We had several defenses in place to protect ourselves from theft. Although I do not have any numbers, I believe we were about effective as you could reasonably expect.
First and foremost, theft can be stopped by an aware staff. When I first started at the Record Store in ’94, the boss said that not only is customer service #1, but it can help reduce theft. If I were to walk up to every customer browsing on the floor to ask if they needed help, then any potential thieves would be aware that I had been watching and paying attention. The boss taught us that diligent customer service can stop most theft before it happens.
On top of that, another thing I would do is purposely work right next to a suspicious person. If I saw a customer acting all shady like they were trying to hide what they were doing with their hands, I would walk right next to them and start straightening CDs where they stood. That probably helped, too.
The second thing we did, at least in the early days, was apply magnetic tags to every item in stock. For our CDs, that was easily done. Remember those big, plastic security cases that had to be unlocked at the counter? Some stores still use them. You couldn’t break them open without wrecking the contents, and you couldn’t open them without the key, which was behind the counter. Each security case had magnetic tags in it. Put a CD in one of those things, and it’s not going anywhere without setting off the alarms.
For tapes, we didn’t have those security cases so we applied the magnetic tags directly to the cassette. We’d try to hide them on the side opposite from the spine. This was effective, but less so. A thief could peel off those magnetic tags and often did. It was never a good day when we found a bunch of those tags stuck under a shelf somewhere, like an old piece of gum.

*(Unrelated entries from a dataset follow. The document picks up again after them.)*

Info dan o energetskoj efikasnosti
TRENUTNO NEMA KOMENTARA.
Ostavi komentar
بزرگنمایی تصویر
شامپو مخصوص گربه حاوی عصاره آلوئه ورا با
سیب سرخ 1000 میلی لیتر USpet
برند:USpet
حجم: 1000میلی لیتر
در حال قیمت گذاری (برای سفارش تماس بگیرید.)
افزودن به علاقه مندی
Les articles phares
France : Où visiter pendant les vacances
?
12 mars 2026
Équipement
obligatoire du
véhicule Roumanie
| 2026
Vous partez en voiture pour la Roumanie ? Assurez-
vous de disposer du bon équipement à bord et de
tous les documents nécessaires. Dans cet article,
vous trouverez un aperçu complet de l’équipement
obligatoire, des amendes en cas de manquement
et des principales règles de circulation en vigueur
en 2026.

Every Wednesday, we’d do a “tape check”. Either T-Rev or I would go through every single tape in house, and make sure the magnetic tag was on there securely. If it was peeling, we’d tape it on. If it was ripped off (sometimes just from age and shelf wear), we’d replace it. We were encouraged to replace as few of those as possible. The stickers were something like 50 cents each, and that adds up very quickly when you have a few thousand tapes in stock.
With the magnetic tags and the tape check every Wednesday, we had it partly covered. You’d also have to watch for kids trying to bypass the security gate. You might see a kid walking out with his backpack lifted over his head (and gate). I had also heard that a notorious local gang of thieves had lined their coats with tinfoil. Tinfoil can stop the magnetic tags from setting off the alarms. People used tinfoil to make “booster bags” – a device you can hide a tagged item in, in order to steal it without triggering the alarm. Although I never witnessed it myself, the rumour was that these guys used something similar, and lined their coats with the stuff. That’s how they managed to steal such huge quantities. The gangs didn’t steal from us, but they targeted the big chain stores like HMV. They were known all over town. Every once in a while, I’ll still see one of their names in the newspaper. The leader was recently busted in a meth sting, after having racked up 40 convictions over the years.

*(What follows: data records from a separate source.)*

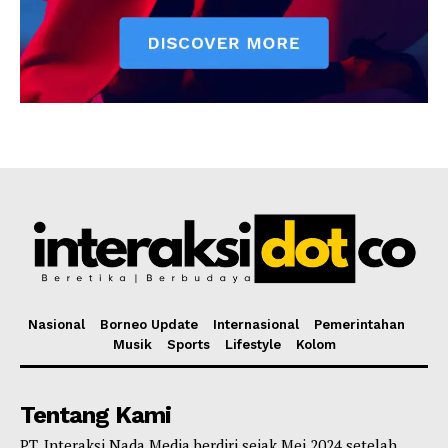
Nasional
Borneo Update
Internasional
Pemerintahan
Musik
Sports
Lifestyle
Kolom
Tentang Kami
PT. Interaksi Nada Media berdiri sejak Mei 2024 setelah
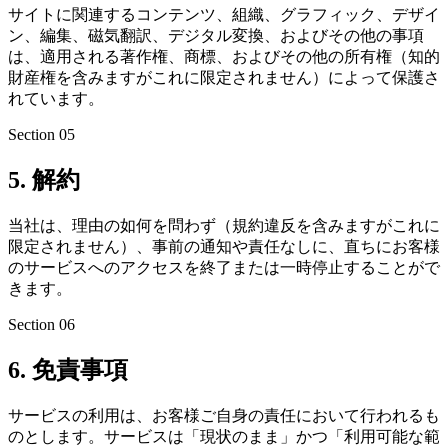
サイトに関連するコンテンツ、組織、グラフィック、デザイ
ン、編集、磁気翻訳、デジタル変換、およびその他の事項
は、適用される著作権、商標、およびその他の所有権（知的
財産権を含みますがこれに限定されません）によって保護さ
れています。
Section
05
5. 解約
当社は、理由の如何を問わず（規約違反を含みますがこれに
限定されません）、事前の通知や責任なしに、直ちにお客様
のサービスへのアクセスを終了または一時停止することがで
きます。
Section
06
6. 免責事項
サービスの利用は、お客様ご自身の責任において行われるも
のとします。サービスは「現状のまま」かつ「利用可能な範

When we changed the store’s format to 99% used CDs, we did away with the magnetic tags. Instead we displayed empty cases only, while the precious CDs themselves were behind the counter. This did result in some confusion, but much less costly theft prevention.
I’d still have customers walk up to me and say, “Hey buddy, I think somebody ripped you off. This CD case is empty.” Apparently, that customer didn’t notice the 7000 CDs behind me.

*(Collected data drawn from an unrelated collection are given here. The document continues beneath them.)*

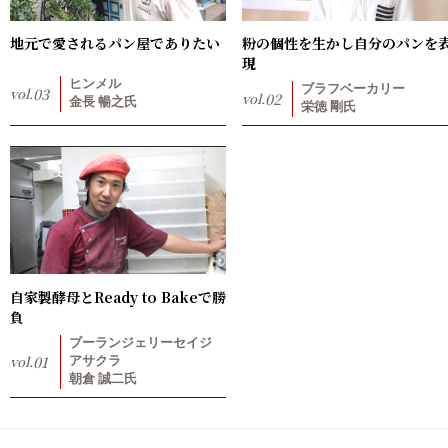
地元で愛されるパン屋でありたい
粉の個性を生かし自分のパンを
現
ヒンメル
ブラフベーカリー
vol.
03
vol.
02
金長 暢之氏
栄徳 剛氏
自家製酵母とReady to Bakeで勝
負
ブーランジェリーセイジ
vol.
01
アサクラ
朝倉 誠二氏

To try and help the customer understand what was going on, we put little signs on the CD shelves. “All cases are empty.” Even this caused confusion! A few people would walk up to me and ask, “It says all cases are empty, so does that mean I have to buy the CD separately?” Others would ask, “So you only sell the cases, not the CDs?”
Yeah, that’s it….
Unfortunately we could never completely stop theft. Sometimes we would look up a CD in inventory. The disc would be listed in stock, and the CD itself still behind me…but the case nowhere to be found anywhere in store. We would check our sections regularly, but many cases never showed up. I guess some thieves just ended up with empty ones.
Serves them right, but the last laugh was on us, because we ended up with a lot of case-less CDs that could not be sold. The parasitic thieves cost us again.